The First Assembly of the Christian Church
Acts 1:12-14
Then returned they to Jerusalem from the mount called Olivet, which is from Jerusalem a sabbath day's journey.…

This assembly was marked by —

I. SEPARATION FROM THE WORLD. The work was unworldly, and therefore separation was necessary. This separation was —

1. Local. Worldly business was not likely to come to the "upper room," as there were no attractions for buyers and sellers. Every Church should have a place of meeting set apart for its own use.
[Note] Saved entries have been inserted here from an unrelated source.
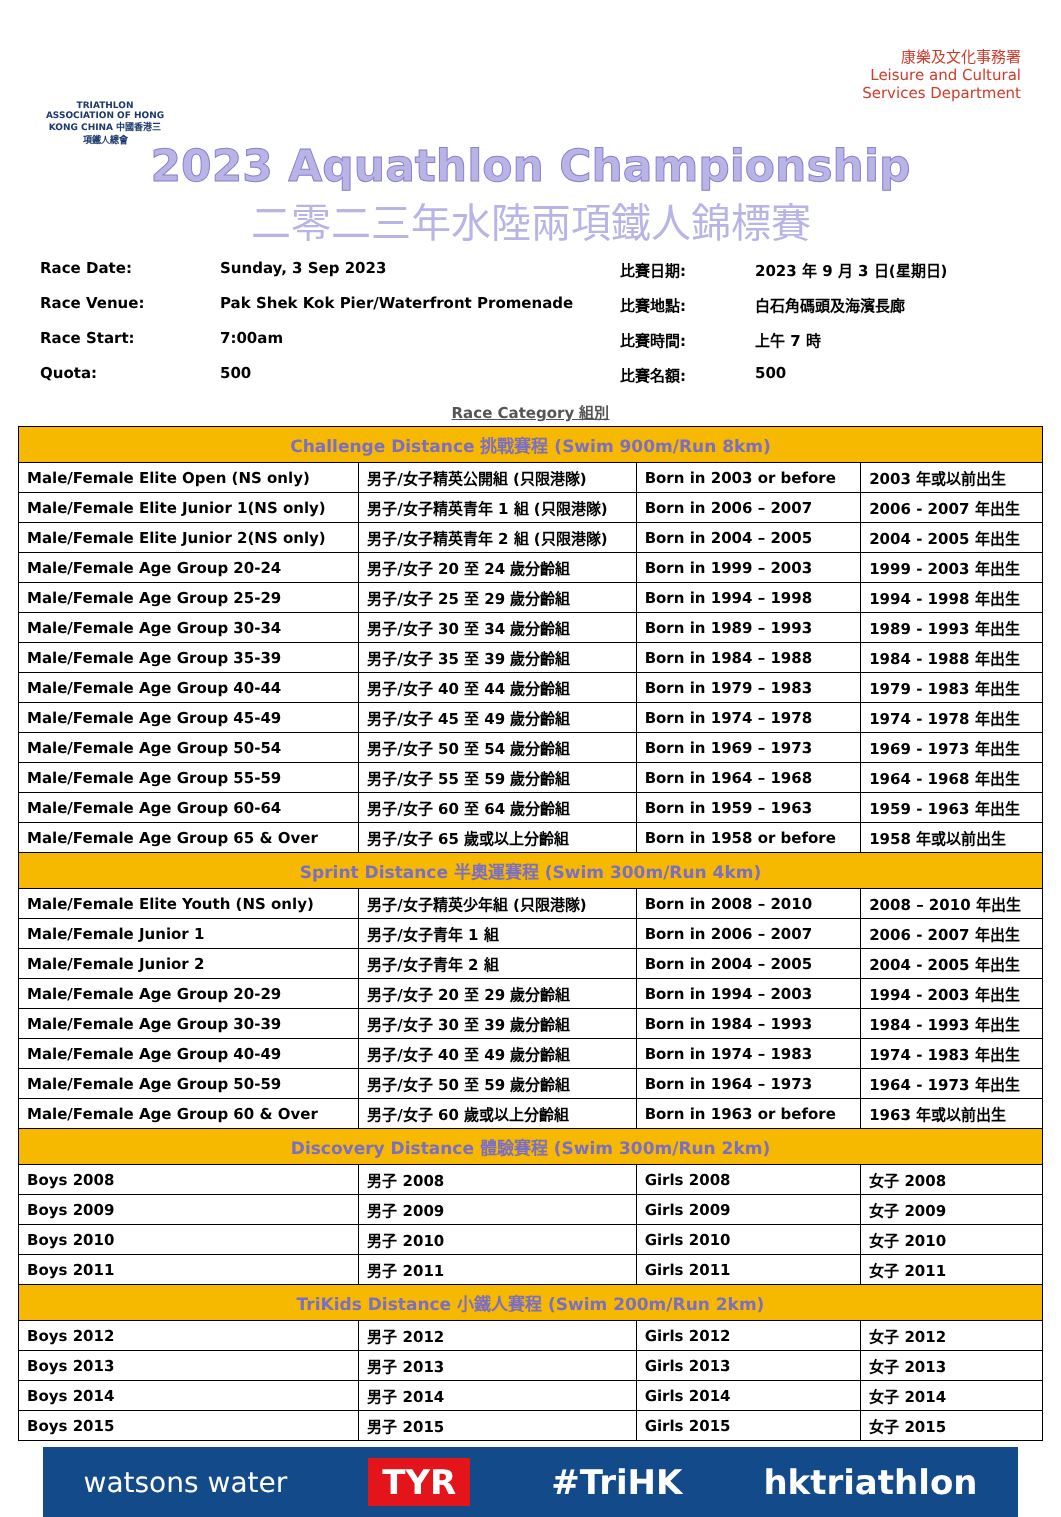TRIATHLON ASSOCIATION OF HONG KONG CHINA 中國香港三項鐵人總會
康樂及文化事務署
Leisure and Cultural
Services Department
2023 Aquathlon Championship
二零二三年水陸兩項鐵人錦標賽
Race Date:
Sunday, 3 Sep 2023
比賽日期:
2023 年 9 月 3 日(星期日)
Race Venue:
Pak Shek Kok Pier/Waterfront Promenade
比賽地點:
白石角碼頭及海濱長廊
Race Start:
7:00am
比賽時間:
上午 7 時
Quota:
500
比賽名額:
500
Race Category 組別
| Challenge Distance 挑戰賽程 (Swim 900m/Run 8km) | | | |
| --- | --- | --- | --- |
| Male/Female Elite Open (NS only) | 男子/女子精英公開組 (只限港隊) | Born in 2003 or before | 2003 年或以前出生 |
| Male/Female Elite Junior 1(NS only) | 男子/女子精英青年 1 組 (只限港隊) | Born in 2006 – 2007 | 2006 - 2007 年出生 |
| Male/Female Elite Junior 2(NS only) | 男子/女子精英青年 2 組 (只限港隊) | Born in 2004 – 2005 | 2004 - 2005 年出生 |
| Male/Female Age Group 20-24 | 男子/女子 20 至 24 歲分齡組 | Born in 1999 – 2003 | 1999 - 2003 年出生 |
| Male/Female Age Group 25-29 | 男子/女子 25 至 29 歲分齡組 | Born in 1994 – 1998 | 1994 - 1998 年出生 |
| Male/Female Age Group 30-34 | 男子/女子 30 至 34 歲分齡組 | Born in 1989 – 1993 | 1989 - 1993 年出生 |
| Male/Female Age Group 35-39 | 男子/女子 35 至 39 歲分齡組 | Born in 1984 – 1988 | 1984 - 1988 年出生 |
| Male/Female Age Group 40-44 | 男子/女子 40 至 44 歲分齡組 | Born in 1979 – 1983 | 1979 - 1983 年出生 |
| Male/Female Age Group 45-49 | 男子/女子 45 至 49 歲分齡組 | Born in 1974 – 1978 | 1974 - 1978 年出生 |
| Male/Female Age Group 50-54 | 男子/女子 50 至 54 歲分齡組 | Born in 1969 – 1973 | 1969 - 1973 年出生 |
| Male/Female Age Group 55-59 | 男子/女子 55 至 59 歲分齡組 | Born in 1964 – 1968 | 1964 - 1968 年出生 |
| Male/Female Age Group 60-64 | 男子/女子 60 至 64 歲分齡組 | Born in 1959 – 1963 | 1959 - 1963 年出生 |
| Male/Female Age Group 65 & Over | 男子/女子 65 歲或以上分齡組 | Born in 1958 or before | 1958 年或以前出生 |
| Sprint Distance 半奧運賽程 (Swim 300m/Run 4km) | | | |
| Male/Female Elite Youth (NS only) | 男子/女子精英少年組 (只限港隊) | Born in 2008 – 2010 | 2008 – 2010 年出生 |
| Male/Female Junior 1 | 男子/女子青年 1 組 | Born in 2006 – 2007 | 2006 - 2007 年出生 |
| Male/Female Junior 2 | 男子/女子青年 2 組 | Born in 2004 – 2005 | 2004 - 2005 年出生 |
| Male/Female Age Group 20-29 | 男子/女子 20 至 29 歲分齡組 | Born in 1994 – 2003 | 1994 - 2003 年出生 |
| Male/Female Age Group 30-39 | 男子/女子 30 至 39 歲分齡組 | Born in 1984 – 1993 | 1984 - 1993 年出生 |
| Male/Female Age Group 40-49 | 男子/女子 40 至 49 歲分齡組 | Born in 1974 – 1983 | 1974 - 1983 年出生 |
| Male/Female Age Group 50-59 | 男子/女子 50 至 59 歲分齡組 | Born in 1964 – 1973 | 1964 - 1973 年出生 |
| Male/Female Age Group 60 & Over | 男子/女子 60 歲或以上分齡組 | Born in 1963 or before | 1963 年或以前出生 |
| Discovery Distance 體驗賽程 (Swim 300m/Run 2km) | | | |
| Boys 2008 | 男子 2008 | Girls 2008 | 女子 2008 |
| Boys 2009 | 男子 2009 | Girls 2009 | 女子 2009 |
| Boys 2010 | 男子 2010 | Girls 2010 | 女子 2010 |
| Boys 2011 | 男子 2011 | Girls 2011 | 女子 2011 |
| TriKids Distance 小鐵人賽程 (Swim 200m/Run 2km) | | | |
| Boys 2012 | 男子 2012 | Girls 2012 | 女子 2012 |
| Boys 2013 | 男子 2013 | Girls 2013 | 女子 2013 |
| Boys 2014 | 男子 2014 | Girls 2014 | 女子 2014 |
| Boys 2015 | 男子 2015 | Girls 2015 | 女子 2015 |
watsons water TYR #TriHK hktriathlon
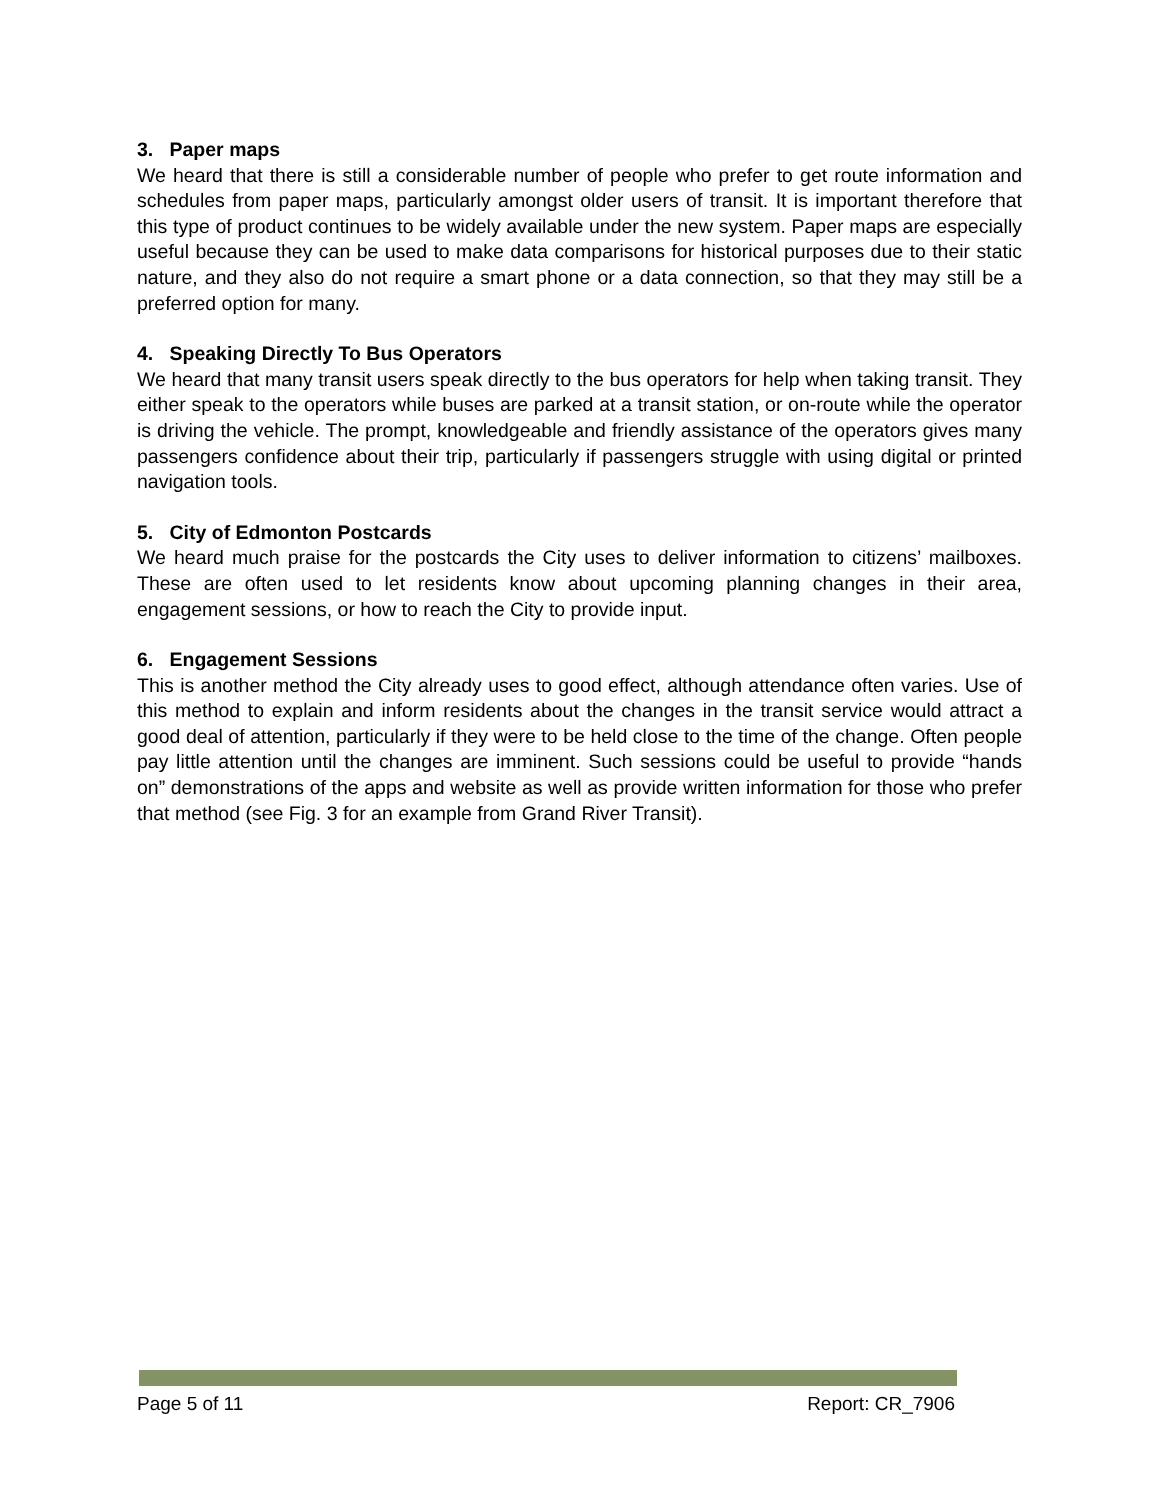3. Paper maps
We heard that there is still a considerable number of people who prefer to get route information and schedules from paper maps, particularly amongst older users of transit. It is important therefore that this type of product continues to be widely available under the new system. Paper maps are especially useful because they can be used to make data comparisons for historical purposes due to their static nature, and they also do not require a smart phone or a data connection, so that they may still be a preferred option for many.
4. Speaking Directly To Bus Operators
We heard that many transit users speak directly to the bus operators for help when taking transit. They either speak to the operators while buses are parked at a transit station, or on-route while the operator is driving the vehicle. The prompt, knowledgeable and friendly assistance of the operators gives many passengers confidence about their trip, particularly if passengers struggle with using digital or printed navigation tools.
5. City of Edmonton Postcards
We heard much praise for the postcards the City uses to deliver information to citizens’ mailboxes. These are often used to let residents know about upcoming planning changes in their area, engagement sessions, or how to reach the City to provide input.
6. Engagement Sessions
This is another method the City already uses to good effect, although attendance often varies. Use of this method to explain and inform residents about the changes in the transit service would attract a good deal of attention, particularly if they were to be held close to the time of the change. Often people pay little attention until the changes are imminent. Such sessions could be useful to provide “hands on” demonstrations of the apps and website as well as provide written information for those who prefer that method (see Fig. 3 for an example from Grand River Transit).
Page 5 of 11 Report: CR_7906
2. Mental. No worldly-minded man .could have anything in common with their mental state. They were waiting for the bestowal of what no outsider had ever seen or heard. Does this mental distinction exist to-day?

3. Moral. They had given themselves up to be directed by Jesus. Such renunciation marks all true Christians. It cannot co-exist with the pride and self-sufficiency which mark unregenerate men.

II. UNITY. The separation would not have answered its purpose without this. All present —

1. Recognised one Head. Attachment to a chief often unites men of varying gifts, tastes, and ambitions. So high and low, educated and illiterate, etc., are united in Christ. The light of the sun illumines planets of different magnitudes in various orbits, and .each reflects the light of the ruling orb. So Christ is the centre of the Christian system, binds each member of the system to Himself, and freely sheds His light on all. Discord in a Church is therefore unchristian.

2. Had oneness of spirit. They all stood in the same relation to Christ, agreed in the exercises to which they were now devoted, and had grace to love one another. This oneness has often appeared where personal elements have been of very diverse kinds. Such unity in diversity is one of the beautiful effects of Christianity.

3. Were of one purpose — viz., to know, experience, and do the Divine will. For this end they conferred, waited, and prayed. In the abolition of slavery men of opposite opinions, etc., were united by a common purpose. Such union will ever be shown where men aim at Christian ends.

III. CONFIDENT EXPECTATION. They persevered in the work to which they had given themselves. They had strong faith in Him whose words had brought and now kept them together. When that faith was tried by delay it bore the test. Continuance in prayer would increase the sense of power at the throne of grace; and this would intensify the longing for the promised blessing. This confident expectation ought to appear in all Christian assemblies, for there are Divine promises yet to be fulfilled.

(W. Hudson.)

Parallel Verses
KJV: Then returned they unto Jerusalem from the mount called Olivet, which is from Jerusalem a sabbath day's journey.

WEB: Then they returned to Jerusalem from the mountain called Olivet, which is near Jerusalem, a Sabbath day's journey away.